Negrín, jefe del gobierno legítimo de la República, fue el último en cruzar la frontera tras la caída de Cataluña; Casado, jefe del gobierno republicano tras un golpe militar (apoyado por militantes de distintos partidos que solo tenían en común su odio a los comunistas), se subió a un buque inglés en Gandía –después de hablar por la radio acompañado de un jerarca falangista y tras escuchar la Marcha Real–, dejando a cientos de miles de republicanos en tierras de Alicante esperando unos barcos que nunca llegarían.
Aquel no nato ejemplar de la Gaceta de Madriden que se destituía a los mandos socialistas y republicanos para sustituirlos por comunistas, la justificación de un golpe que se iba a dar con o sin justificación, yo lo tuve también en mis manos.
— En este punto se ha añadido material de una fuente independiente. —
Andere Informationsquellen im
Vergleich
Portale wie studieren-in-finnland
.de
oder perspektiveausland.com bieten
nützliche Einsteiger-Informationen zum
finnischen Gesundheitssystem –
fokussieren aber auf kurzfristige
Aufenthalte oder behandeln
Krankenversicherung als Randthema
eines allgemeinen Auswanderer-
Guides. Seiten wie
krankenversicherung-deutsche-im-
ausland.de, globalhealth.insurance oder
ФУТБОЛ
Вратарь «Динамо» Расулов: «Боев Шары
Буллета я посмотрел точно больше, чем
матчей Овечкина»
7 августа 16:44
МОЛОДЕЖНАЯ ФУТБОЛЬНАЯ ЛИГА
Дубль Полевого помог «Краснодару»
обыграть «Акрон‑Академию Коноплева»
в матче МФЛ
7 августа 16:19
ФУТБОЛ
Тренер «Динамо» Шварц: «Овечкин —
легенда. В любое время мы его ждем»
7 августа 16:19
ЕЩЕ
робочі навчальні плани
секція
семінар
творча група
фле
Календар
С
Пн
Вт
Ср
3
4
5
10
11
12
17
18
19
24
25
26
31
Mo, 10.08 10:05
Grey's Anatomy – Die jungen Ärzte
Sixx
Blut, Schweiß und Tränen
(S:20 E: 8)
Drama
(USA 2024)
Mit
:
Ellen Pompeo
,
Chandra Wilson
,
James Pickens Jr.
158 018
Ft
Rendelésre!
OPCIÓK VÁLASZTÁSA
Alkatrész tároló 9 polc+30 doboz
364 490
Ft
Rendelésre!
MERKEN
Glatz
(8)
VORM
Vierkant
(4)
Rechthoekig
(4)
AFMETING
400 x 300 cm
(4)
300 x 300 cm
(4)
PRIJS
Y el librero de Toulouse que me lo quería vender me dijo que procedía de alguien, su abuelo materno, que había sido ayudante de Negrín en los días aciagos de la posición Yuste, cuando abandonado de todos, comenzando por el presidente de la República, llevaba días sin dormir, abrumado por no poder salvar a los combatientes que habían confiado en él. “Pensó incluso en quitarse la vida”, me dijo.
Pero lo que se quitó fue un peso de encima cuando Casado dio por fin un paso al frente y pasó de negociar a escondidas a rendirse incondicionalmente, no sin antes liquidar –hubo unos dos mil muertos aquellos días de marzo– a la oposición comunista.
Le hizo un gran favor a Franco, que le pagó de mala manera (se limitó a dejarle escapar), y otro a Negrín. El primero es bien sabido; del segundo se ha hablado menos.